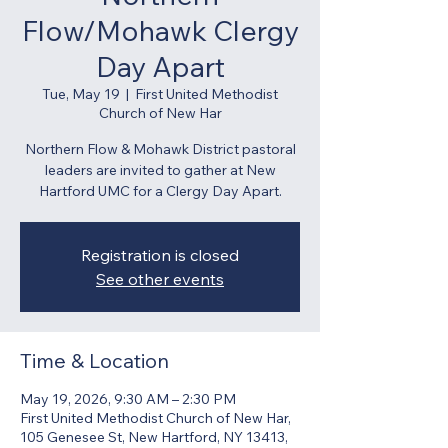
Flow/Mohawk Clergy
Day Apart
Tue, May 19
  |  
First United Methodist
Church of New Har
Northern Flow & Mohawk District pastoral
leaders are invited to gather at New
Hartford UMC for a Clergy Day Apart.
Registration is closed
See other events
Time & Location
May 19, 2026, 9:30 AM – 2:30 PM
First United Methodist Church of New Har,
105 Genesee St, New Hartford, NY 13413,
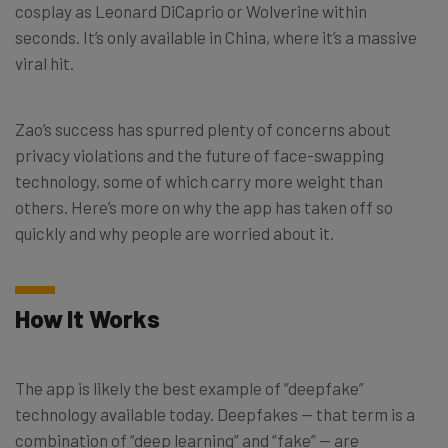
cosplay as Leonard DiCaprio or Wolverine within
seconds. It’s only available in China, where it’s a massive
viral hit.
Zao’s success has spurred plenty of concerns about
privacy violations and the future of face-swapping
technology, some of which carry more weight than
others. Here’s more on why the app has taken off so
quickly and why people are worried about it.
How It Works
The app is likely the best example of “deepfake”
technology available today. Deepfakes ⁠— that term is a
combination of “deep learning” and “fake” ⁠— are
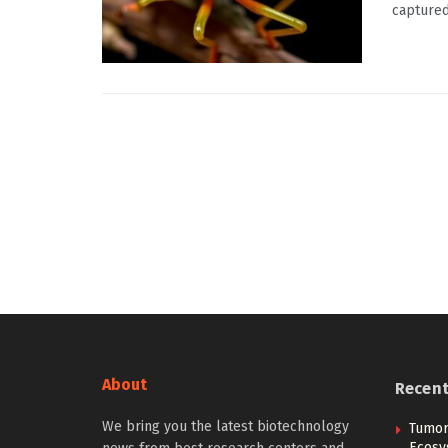
captured 
About
Recen
We bring you the latest biotechnology
Tumor
Ecosy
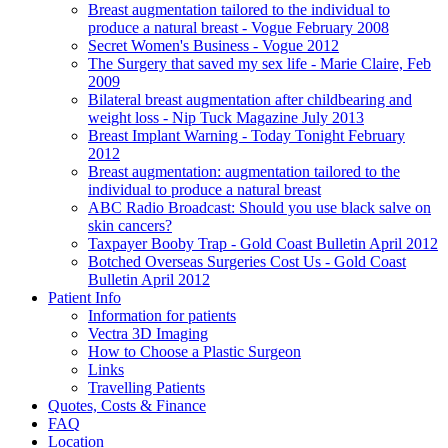
Breast augmentation tailored to the individual to
produce a natural breast - Vogue February 2008
Secret Women's Business - Vogue 2012
The Surgery that saved my sex life - Marie Claire, Feb
2009
Bilateral breast augmentation after childbearing and
weight loss - Nip Tuck Magazine July 2013
Breast Implant Warning - Today Tonight February
2012
Breast augmentation: augmentation tailored to the
individual to produce a natural breast
ABC Radio Broadcast: Should you use black salve on
skin cancers?
Taxpayer Booby Trap - Gold Coast Bulletin April 2012
Botched Overseas Surgeries Cost Us - Gold Coast
Bulletin April 2012
Patient Info
Information for patients
Vectra 3D Imaging
How to Choose a Plastic Surgeon
Links
Travelling Patients
Quotes, Costs & Finance
FAQ
Location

━━━━━━━━━━

### Exercise
Restate each line of the material word for word, skipping any picture.

### Solution for this problem
Flow/Mohawk Clergy
Day Apart
Tue, May 19
  |  
First United Methodist
Church of New Har
Northern Flow & Mohawk District pastoral
leaders are invited to gather at New
Hartford UMC for a Clergy Day Apart.
Registration is closed
See other events
Time & Location
May 19, 2026, 9:30 AM – 2:30 PM
First United Methodist Church of New Har,
105 Genesee St, New Hartford, NY 13413,
cosplay as Leonard DiCaprio or Wolverine within
seconds. It’s only available in China, where it’s a massive
viral hit.
Zao’s success has spurred plenty of concerns about
privacy violations and the future of face-swapping
technology, some of which carry more weight than
others. Here’s more on why the app has taken off so
quickly and why people are worried about it.
How It Works
The app is likely the best example of “deepfake”
technology available today. Deepfakes ⁠— that term is a
combination of “deep learning” and “fake” ⁠— are
captured 
About
Recen
We bring you the latest biotechnology
Tumor
Ecosy
Breast augmentation tailored to the individual to
produce a natural breast - Vogue February 2008
Secret Women's Business - Vogue 2012
The Surgery that saved my sex life - Marie Claire, Feb
2009
Bilateral breast augmentation after childbearing and
weight loss - Nip Tuck Magazine July 2013
Breast Implant Warning - Today Tonight February
2012
Breast augmentation: augmentation tailored to the
individual to produce a natural breast
ABC Radio Broadcast: Should you use black salve on
skin cancers?
Taxpayer Booby Trap - Gold Coast Bulletin April 2012
Botched Overseas Surgeries Cost Us - Gold Coast
Bulletin April 2012
Patient Info
Information for patients
Vectra 3D Imaging
How to Choose a Plastic Surgeon
Links
Travelling Patients
Quotes, Costs & Finance
FAQ
Location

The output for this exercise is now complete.